> Problems to work on
**1.** Print the part of the wage query post below between "HOWEVER, I feel" and "LIKE '$Employee' OR name='Default')", inclusive.
**2.** List every column name used in the SQL of the wage query post below.

> Selected text
I believe this is the most straightforward way to do what you want:

SELECT IFNULL(
    (SELECT wage FROM WAGETABLE WHERE name LIKE '$Employee'
                 AND '$Hour' BETWEEN lowhours AND highhours),
    (SELECT wage FROM WAGETABLE WHERE name LIKE 'Default'
                 ORDER BY highhours DESC LIMIT 1)
)

It does what you describe in the other question:

  • Retrieve the wage for the $Employee;
  • If there is no row for the $Employee, this results in NULL, so the ISNULL kicks in;
  • Only if the first result was NULL, the Default row is retrieved.

HOWEVER, I feel that I should point out that the queries you have posted in this question do something different. My query does not find a Default row that has a matching lowhours / highhours interval, it only ever returns the one with the highest highhours for Default. I don’t know whether the query in the question is really what you want, but it seems more likely, therefore here is a query that is equivalent to what you’re actually asking in this question:

SELECT IFNULL(
    (SELECT wage FROM WAGETABLE WHERE (name LIKE '$Employee' OR name='Default')

> Input data
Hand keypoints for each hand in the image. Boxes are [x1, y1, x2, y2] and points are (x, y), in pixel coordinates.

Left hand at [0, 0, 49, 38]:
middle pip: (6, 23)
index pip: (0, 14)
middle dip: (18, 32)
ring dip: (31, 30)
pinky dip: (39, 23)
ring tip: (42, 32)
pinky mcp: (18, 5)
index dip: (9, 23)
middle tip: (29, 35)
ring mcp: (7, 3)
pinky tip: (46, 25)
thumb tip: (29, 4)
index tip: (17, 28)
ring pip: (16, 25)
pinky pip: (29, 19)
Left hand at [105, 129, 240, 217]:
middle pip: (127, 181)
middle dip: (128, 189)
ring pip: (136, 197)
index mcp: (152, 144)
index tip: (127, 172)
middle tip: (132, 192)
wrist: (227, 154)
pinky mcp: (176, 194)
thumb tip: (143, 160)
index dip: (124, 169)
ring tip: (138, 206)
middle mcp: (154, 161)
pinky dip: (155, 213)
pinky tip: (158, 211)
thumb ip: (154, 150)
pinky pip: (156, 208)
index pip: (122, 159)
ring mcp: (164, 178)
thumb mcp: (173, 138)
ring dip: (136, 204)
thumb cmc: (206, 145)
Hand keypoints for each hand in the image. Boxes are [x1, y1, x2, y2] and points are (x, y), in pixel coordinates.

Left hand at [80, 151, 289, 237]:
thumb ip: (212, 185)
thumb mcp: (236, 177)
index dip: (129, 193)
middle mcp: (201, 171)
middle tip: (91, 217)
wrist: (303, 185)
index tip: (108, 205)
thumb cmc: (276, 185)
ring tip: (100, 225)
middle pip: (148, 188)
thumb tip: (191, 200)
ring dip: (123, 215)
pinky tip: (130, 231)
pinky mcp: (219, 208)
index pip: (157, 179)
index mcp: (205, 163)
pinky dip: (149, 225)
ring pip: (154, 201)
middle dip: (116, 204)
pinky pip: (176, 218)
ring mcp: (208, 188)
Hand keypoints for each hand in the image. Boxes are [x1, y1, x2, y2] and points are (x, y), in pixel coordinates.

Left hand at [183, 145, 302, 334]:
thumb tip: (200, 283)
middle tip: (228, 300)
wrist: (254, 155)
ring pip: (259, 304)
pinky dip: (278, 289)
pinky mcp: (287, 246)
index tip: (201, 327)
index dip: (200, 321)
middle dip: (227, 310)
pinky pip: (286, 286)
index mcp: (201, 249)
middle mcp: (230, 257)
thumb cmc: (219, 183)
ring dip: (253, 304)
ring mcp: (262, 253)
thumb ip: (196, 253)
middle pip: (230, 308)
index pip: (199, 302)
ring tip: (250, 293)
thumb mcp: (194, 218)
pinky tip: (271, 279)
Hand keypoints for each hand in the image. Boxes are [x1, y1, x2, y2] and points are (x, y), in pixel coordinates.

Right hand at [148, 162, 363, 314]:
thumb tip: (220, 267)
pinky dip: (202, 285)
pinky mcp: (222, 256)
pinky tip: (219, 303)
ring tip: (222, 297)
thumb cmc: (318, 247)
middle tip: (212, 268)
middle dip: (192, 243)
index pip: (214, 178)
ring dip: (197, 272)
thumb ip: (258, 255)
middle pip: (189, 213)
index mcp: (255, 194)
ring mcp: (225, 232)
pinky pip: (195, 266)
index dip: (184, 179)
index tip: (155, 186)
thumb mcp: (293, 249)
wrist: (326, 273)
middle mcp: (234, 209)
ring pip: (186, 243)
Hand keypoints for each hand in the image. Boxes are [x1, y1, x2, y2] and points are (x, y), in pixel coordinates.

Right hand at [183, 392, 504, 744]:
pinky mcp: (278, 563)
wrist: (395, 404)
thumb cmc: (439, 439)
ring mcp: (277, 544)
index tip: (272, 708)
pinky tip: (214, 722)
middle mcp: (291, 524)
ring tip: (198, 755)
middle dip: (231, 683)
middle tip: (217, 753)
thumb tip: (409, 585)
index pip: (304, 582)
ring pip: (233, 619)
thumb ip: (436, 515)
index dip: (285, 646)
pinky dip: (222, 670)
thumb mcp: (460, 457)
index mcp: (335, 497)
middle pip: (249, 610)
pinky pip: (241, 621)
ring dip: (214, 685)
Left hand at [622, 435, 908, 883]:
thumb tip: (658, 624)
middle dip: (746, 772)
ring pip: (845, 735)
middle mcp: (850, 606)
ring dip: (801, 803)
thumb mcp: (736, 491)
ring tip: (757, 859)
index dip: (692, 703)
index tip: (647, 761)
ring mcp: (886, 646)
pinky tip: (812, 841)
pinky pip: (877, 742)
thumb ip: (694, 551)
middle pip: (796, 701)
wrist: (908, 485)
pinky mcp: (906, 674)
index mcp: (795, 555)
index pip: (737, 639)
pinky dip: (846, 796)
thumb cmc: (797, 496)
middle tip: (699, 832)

---

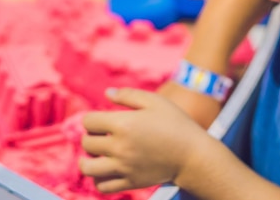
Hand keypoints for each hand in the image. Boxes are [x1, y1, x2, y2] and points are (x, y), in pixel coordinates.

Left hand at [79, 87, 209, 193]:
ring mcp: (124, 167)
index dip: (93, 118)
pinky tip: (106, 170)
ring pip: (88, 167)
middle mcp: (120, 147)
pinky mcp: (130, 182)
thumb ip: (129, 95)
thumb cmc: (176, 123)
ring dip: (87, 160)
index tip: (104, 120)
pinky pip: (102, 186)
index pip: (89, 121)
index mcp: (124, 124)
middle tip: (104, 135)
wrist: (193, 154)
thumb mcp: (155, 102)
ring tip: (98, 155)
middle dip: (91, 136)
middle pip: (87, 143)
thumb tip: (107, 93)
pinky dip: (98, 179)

> Answer section
**1.**
HOWEVER, I feel that I should point out that the queries you have posted in this question do something different. My query does not find a Default row that has a matching lowhours / highhours interval, it only ever returns the one with the highest highhours for Default. I don’t know whether the query in the question is really what you want, but it seems more likely, therefore here is a query that is equivalent to what you’re actually asking in this question:

SELECT IFNULL(
    (SELECT wage FROM WAGETABLE WHERE (name LIKE '$Employee' OR name='Default')

**2.** wage, name, lowhours, highhours